(Viene de la primera parte)
Alicia
Desde el punto de vista iconológico, Alicia es un caso insólito, por no decir único. Por una parte, a pesar del doble intento de asimilación de la factoría Disney, el mundo de Alicia, a nivel visual, sigue siendo el dibujado por John Tenniel en 1865 para la primera edición de Las aventuras de Alicia en el País de las Maravillas. Y, por otra parte, la potencia icónica de la protagonista es mucho menor que la de algunos de los personajes que la rodean, como el Conejo Blanco, el Gato de Cheshire o el Sombrerero Loco (o Humpty Dumpty, si tenemos en cuenta también la secuela A través del espejo). En cierto modo, Alicia es el contenedor de esos personajes emblemáticos (también en el sentido de que ella los sueña), el observatorio desde el que los contemplamos al leer el libro o ver alguna de sus adaptaciones cinematográficas (ninguna de ellas satisfactoria1, dicho sea de paso).

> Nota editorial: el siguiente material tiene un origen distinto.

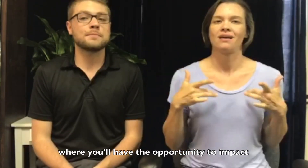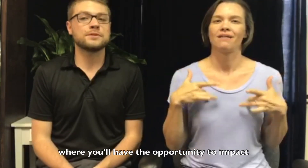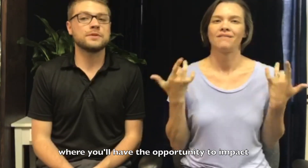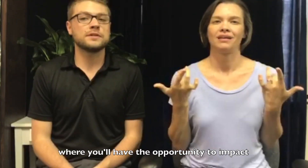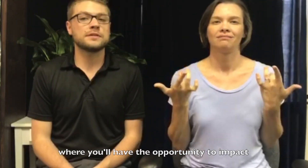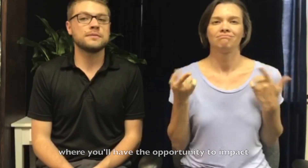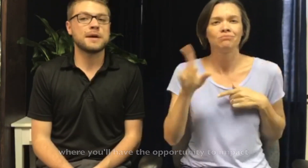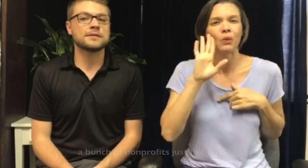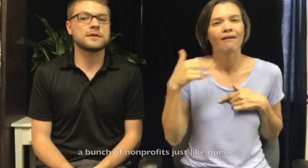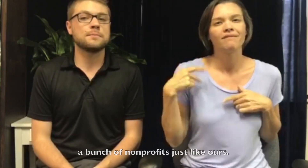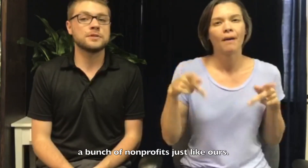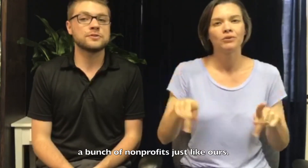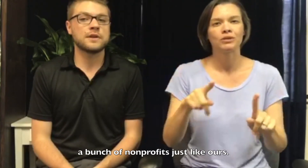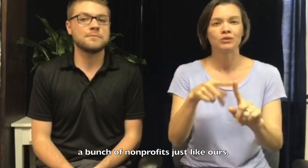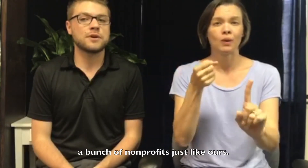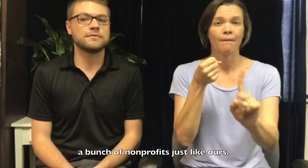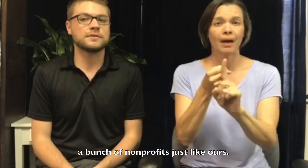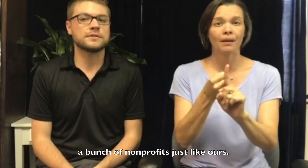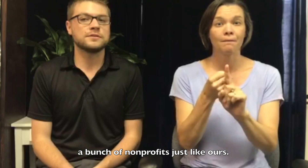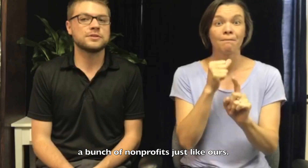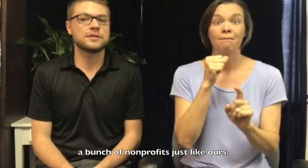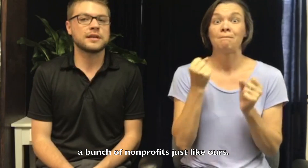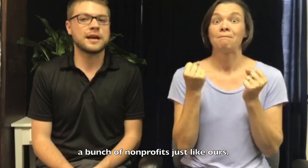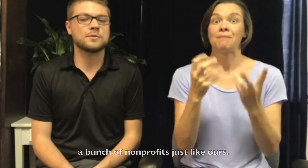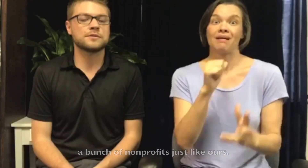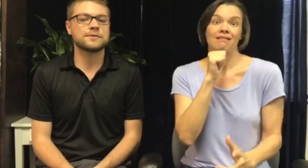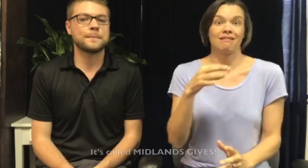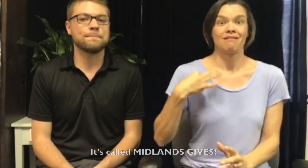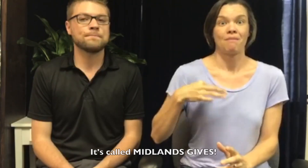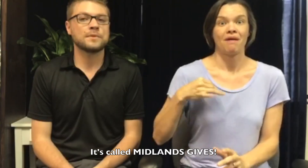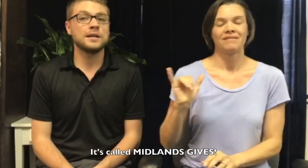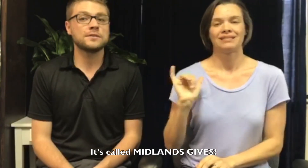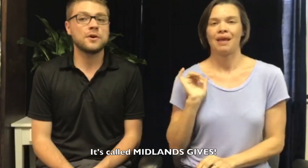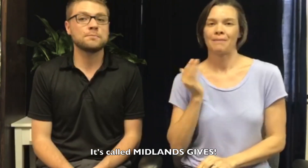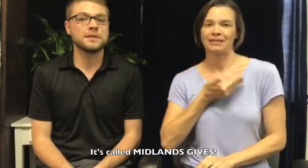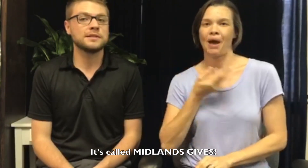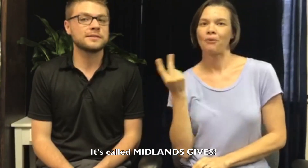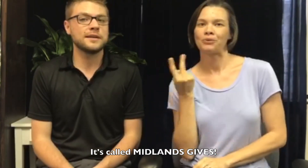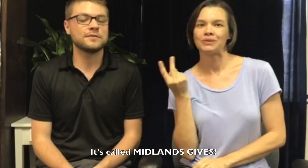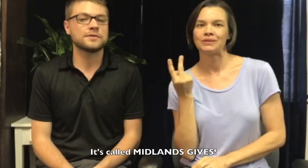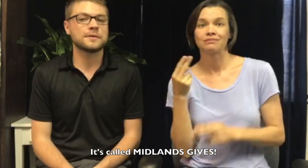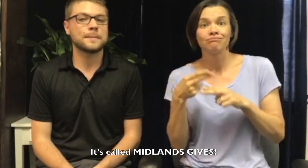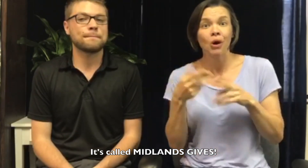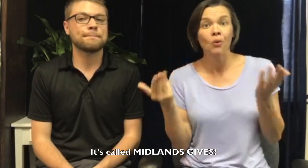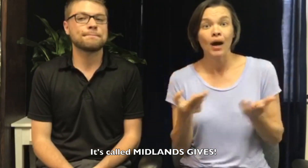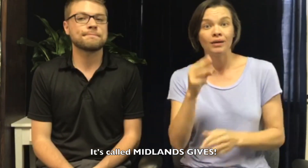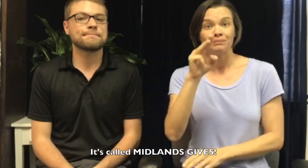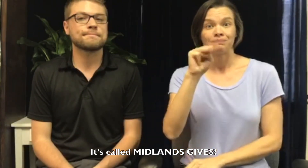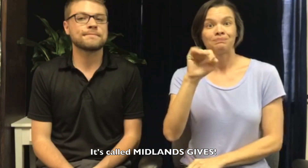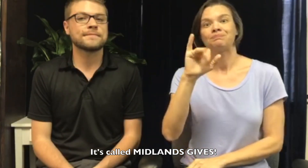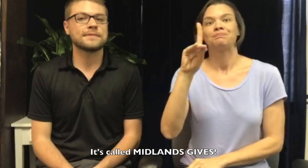you'll have the opportunity to impact a bunch of nonprofits just like ours. It's called Midlands Gives.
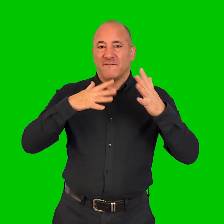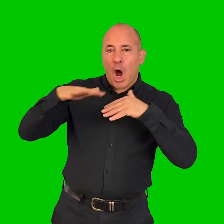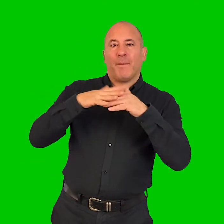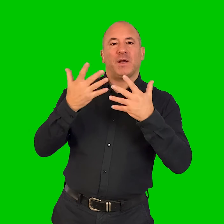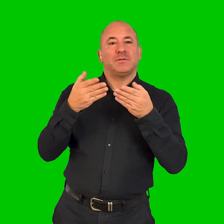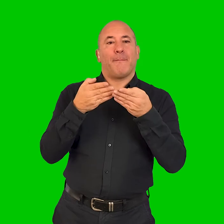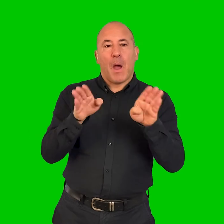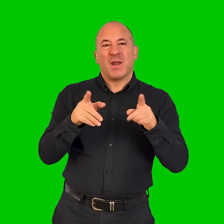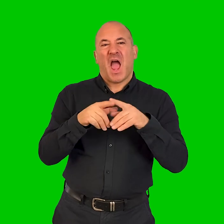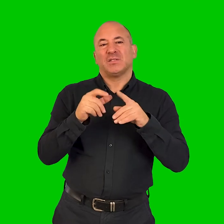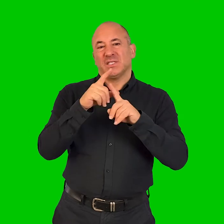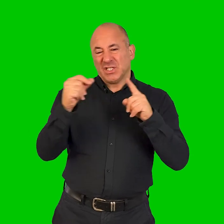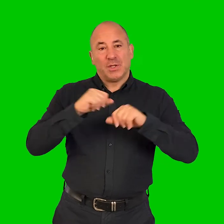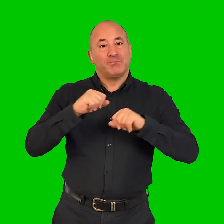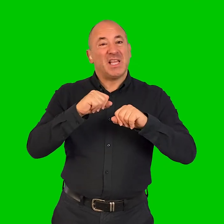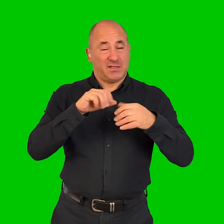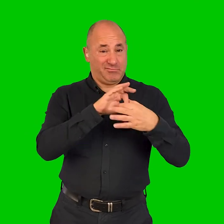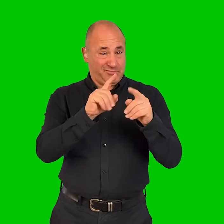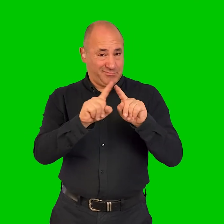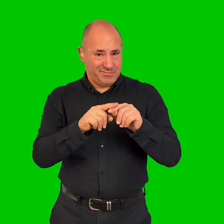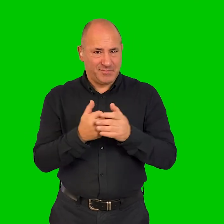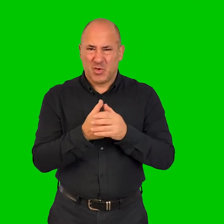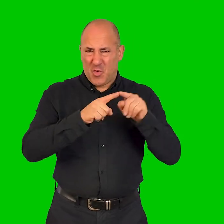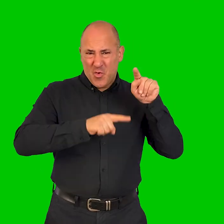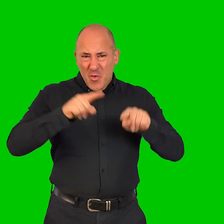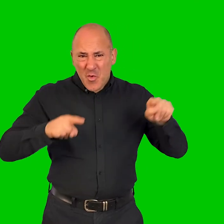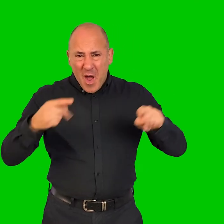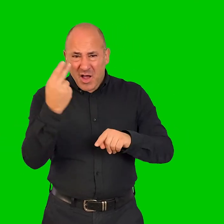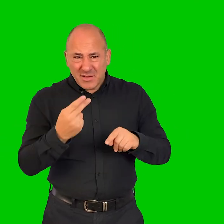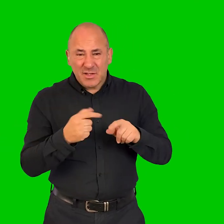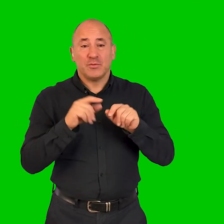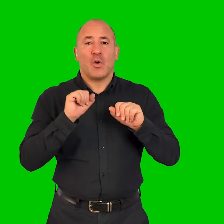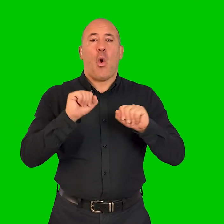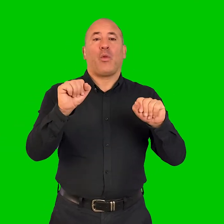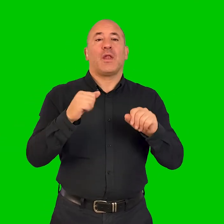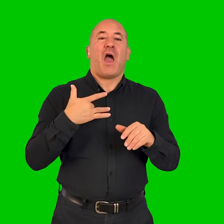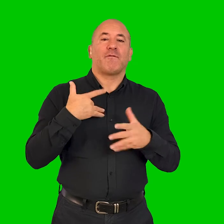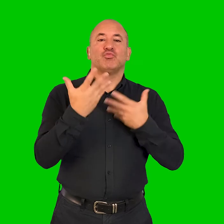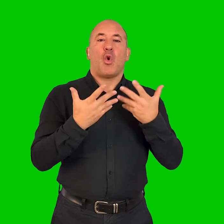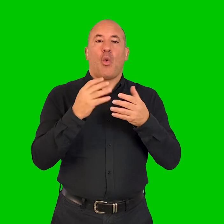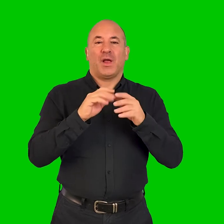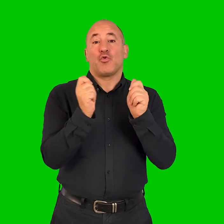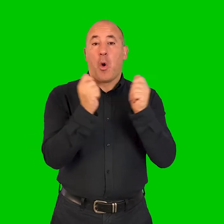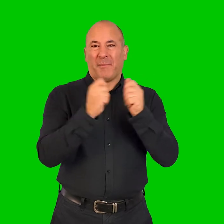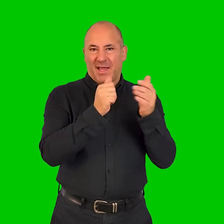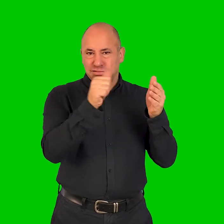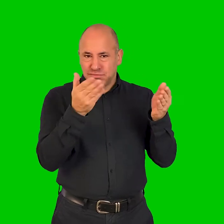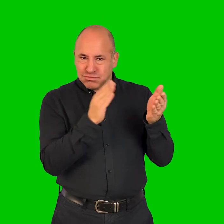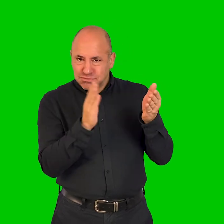environment and public and digital spaces. These were a really diverse range of artworks which include an autobiographical comic book sequence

Si examinamos las numerosas representaciones de Alicia, tanto librescas como fílmicas, veremos que el único iconema que se mantiene (y no siempre) en su imagen es un delantal blanco sobre un vestido generalmente azul, algo del todo insuficiente para identificar a un personaje. Ningún rasgo físico de Alicia es significativo, ni siquiera el color del cabello (suele ser rubia, pero otros ilustradores —incluido el propio Carroll, seguramente pensando en Alice Liddell— la hicieron castaña o morena). La indefinición icónica e identitaria es tal que una supuesta niña de siete u ocho años ha podido ser interpretada sin problemas por una veinteañera —la actriz australiana Mia Wasikowska— en la versión de Tim Burton de 2010 y en la secuela de James Bobin de 2016.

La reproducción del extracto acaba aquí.